Du Bois-Reymond also dealt with fundamental questions of mathematics and was the first to give a careful proof of the mean value theorem of integral calculus . In his book General Theory of Functions , du Bois-Reymond criticizes the metaphysical presuppositions and deficiencies in justification of mathematical "Platonism" and opposes a kind of empirical standpoint.

He died of chronic kidney disease on a trip to Freiburg in April 1889 and was buried in the Old St. Matthew Cemetery in Berlin-Schöneberg (grave leveled, bronze portrait medallion, presumably modeled by Eduard Lürssen , preserved in private ownership in Berlin).

In 1874 he became a member of the Bavarian Academy of Sciences in Munich, in 1883 he was elected a member of the Leopoldina .
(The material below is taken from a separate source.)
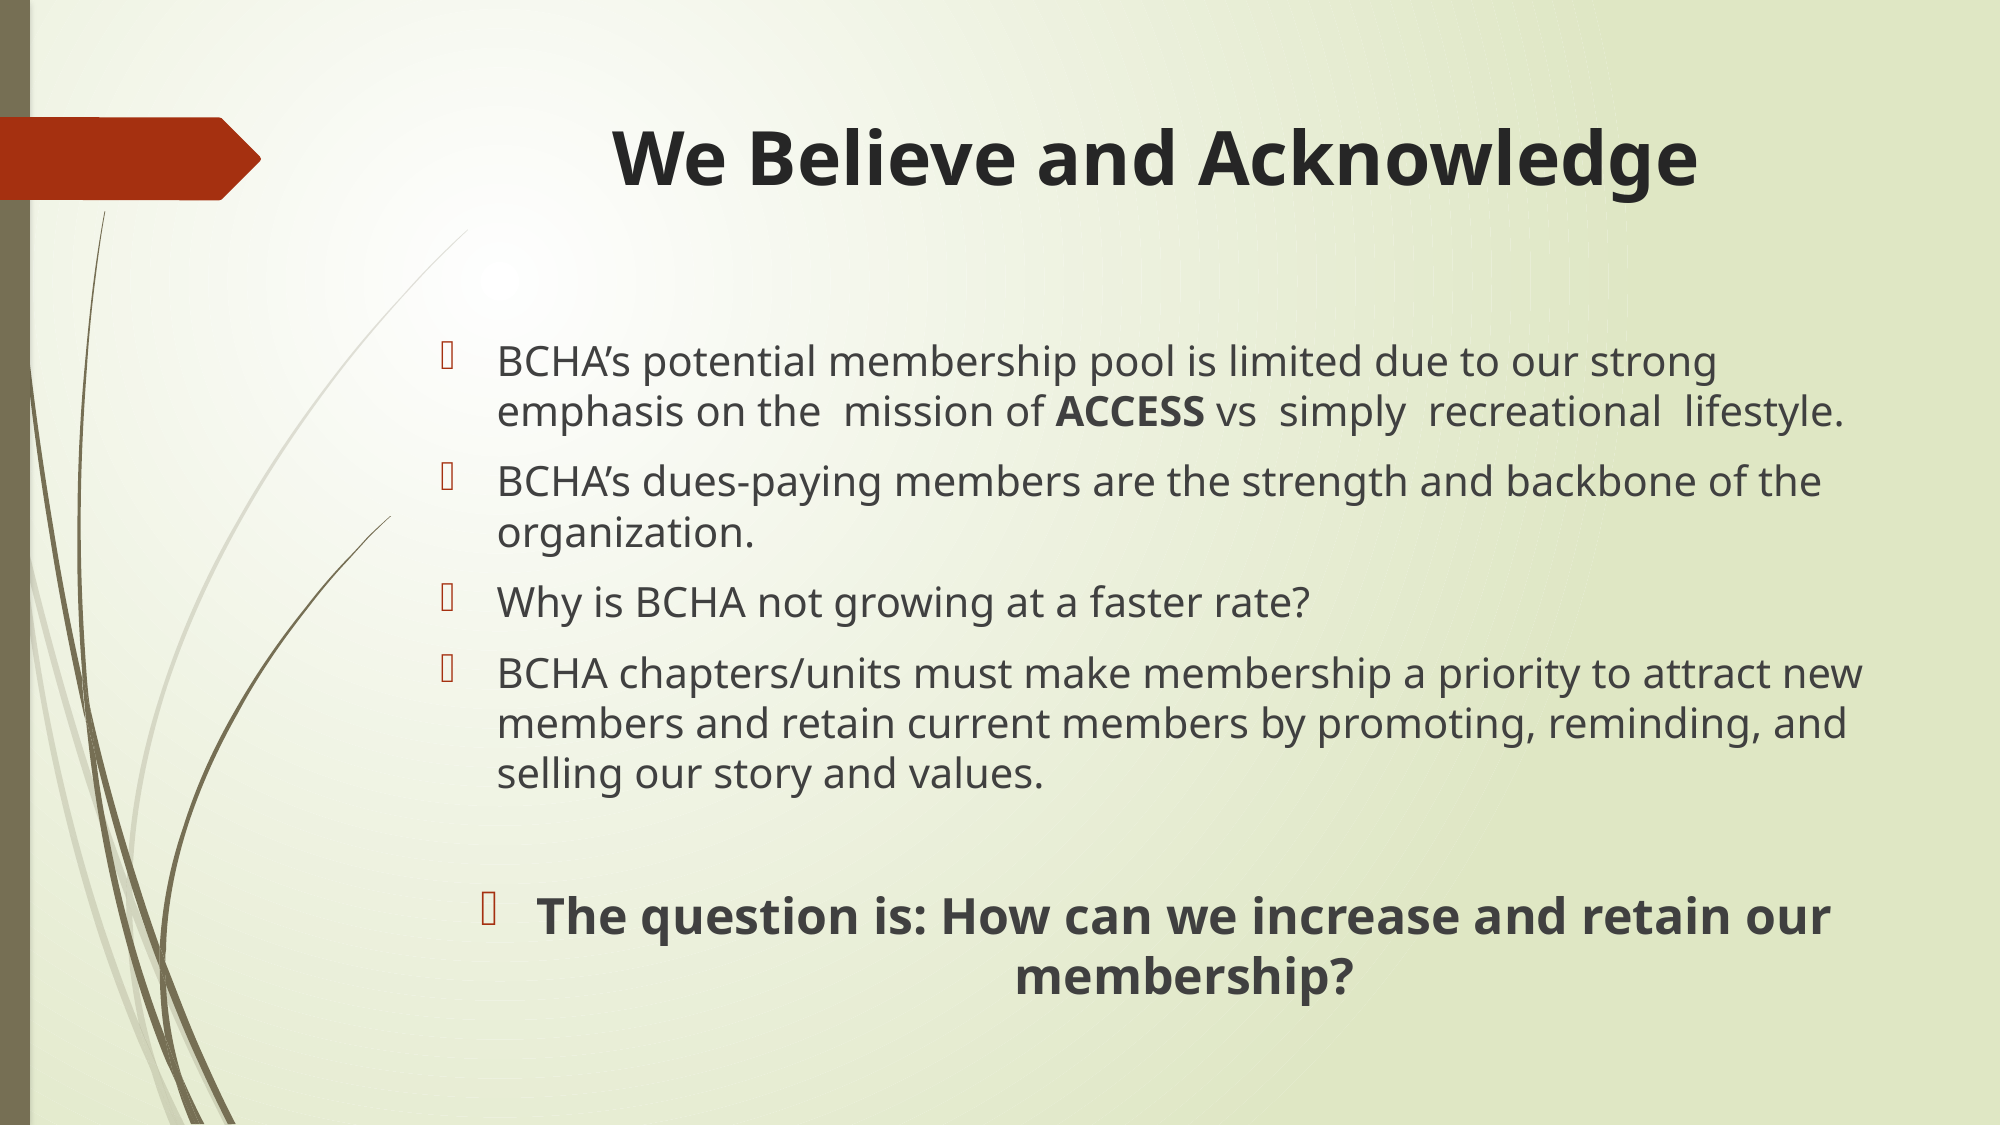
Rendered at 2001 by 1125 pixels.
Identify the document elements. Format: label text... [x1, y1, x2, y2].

list BCHA’s potential membership pool is limited due to our strong emphasis on the mission of ACCESS vs simply recreational lifestyle. BCHA’s dues-paying members are the strength and backbone of the organization. Why is BCHA not growing at a faster rate? BCHA chapters/units must make membership a priority to attract new members and retain current members by promoting, reminding, and selling our story and values. The question is: How can we increase and retain our membership? [425, 260, 1888, 1061]
title We Believe and Acknowledge [425, 102, 1888, 260]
His doctoral students include Carl Cranz , Otto Hölder and Rudolf Mehmke .

Works

  • About the Fourier series. in: News of the Royal Society of Sciences and the Georg August University of Göttingen. Goettingen 1873.
  • A new theory of the convergence and divergence of series with positive terms. in: Journal for pure and applied mathematics . Berlin 76.1873, pp. 61-91. ISSN  0075-4102
  • General function theory. Tuebingen 1882.
  • Via linear partial differential equations of the 2nd order. in: Journal for pure and applied mathematics. Berlin 104.1889, pp. 241-301. ISSN  0075-4102
  • About the foundations of knowledge in the exact sciences. Tübingen 1890.

literature

Web links

Individual evidence

  1. Appointment , in the Centralblatt der Bauverwaltung , No. 43, October 25, 1884, p. 446, accessed on January 1, 2013
  2. Dubois-Reymond, Explanatory Notes on the Beginnings of the Calculus of Variations, Mathematische Annalen, Volume 15, 1879, pp. 283-314, here pp. 297, 300
  3. ^ Oskar Bolza, lectures on the calculus of variations, Teubner 1909, p. 26. According to Bolza, the oldest proof comes from Friedrich Stegmann , textbook of the calculus of variations, Kassel 1854, but there are more restrictive assumptions.